A dirt road from Hot was first built there in 1954, and was
sealed in 1960.
Mae
Sariang use to benefit from the trade with the independent Karen
before the Burmese army successfully drove the Karen across
the border in early 1996. The road to Mae Sam Laep (46 kms.)

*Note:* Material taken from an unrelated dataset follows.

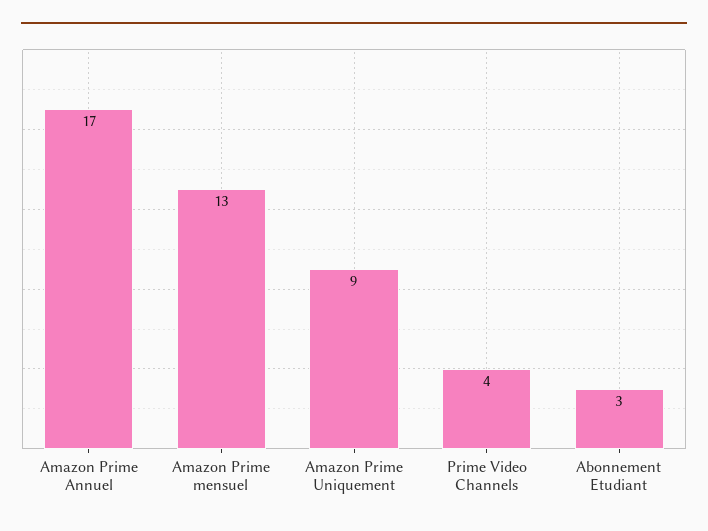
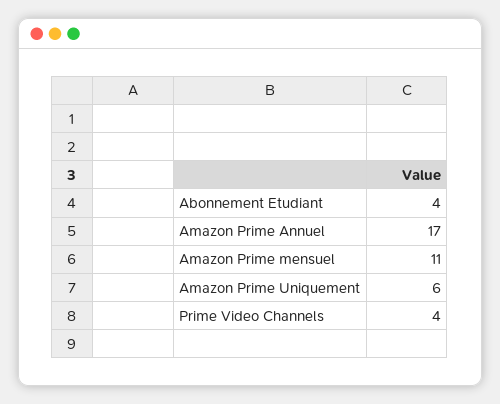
Amazon Prime mensuel: 13 -> 11
Amazon Prime Uniquement: 9 -> 6
Abonnement Etudiant: 3 -> 4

on the Salween has been improved and is the only safe route
to the Salween.
DAY
3 SIDE TRIPS
ST8
Meo Microwave
(KM.
235. Left turn [east] through boom gate. Asphalt 10 kms to 1470
m. 90 min.)
The
narrow, steep road climbs high to a Hmong (Meo) village ( 9
kms.) and a microwave station (1 km.). Superb views, especially
if you walk north from the station.
ST9
Mae Surin National Park
(KM.202.
Left turn [east] on H1263.Asphalt approx.10.5 kms. to left turn
[north]. Asphalt 3 kms + graded dirt approx.17 kms. Half day)
The
first kilometres on H1263 pass by Karen villages. From the turn
off on H1263 it is 6 kms. to the Hmong village of Ban U-Kho
and an area famous for sunflowers (bua thong ) between October
and December. After the boom gate entrance to the park, turn
right then next left which leads to a car park, from where you
walk to the viewpoint. From the lovely viewpoint over the south
facing falls a very steep track (90 min.) goes down to the base
of the falls. Birds, gibbons, leeches and a very sweaty return
climb reward visitors. H1263 provides an alternative route to
Mae Chaem (104 kms), but expect some rough patches after Ban
Huai Bong (55 kms.).
ST10
Ban La Up
(KM.131
Left turn [east]. Asphalt 1 km + graded dirt 24 kms.)
The
road gradually climbs to the wealthy Lawa village of Ban La
Up. Much of the population are Christian, so the cloth weaving
and silver beating ceases on Sundays.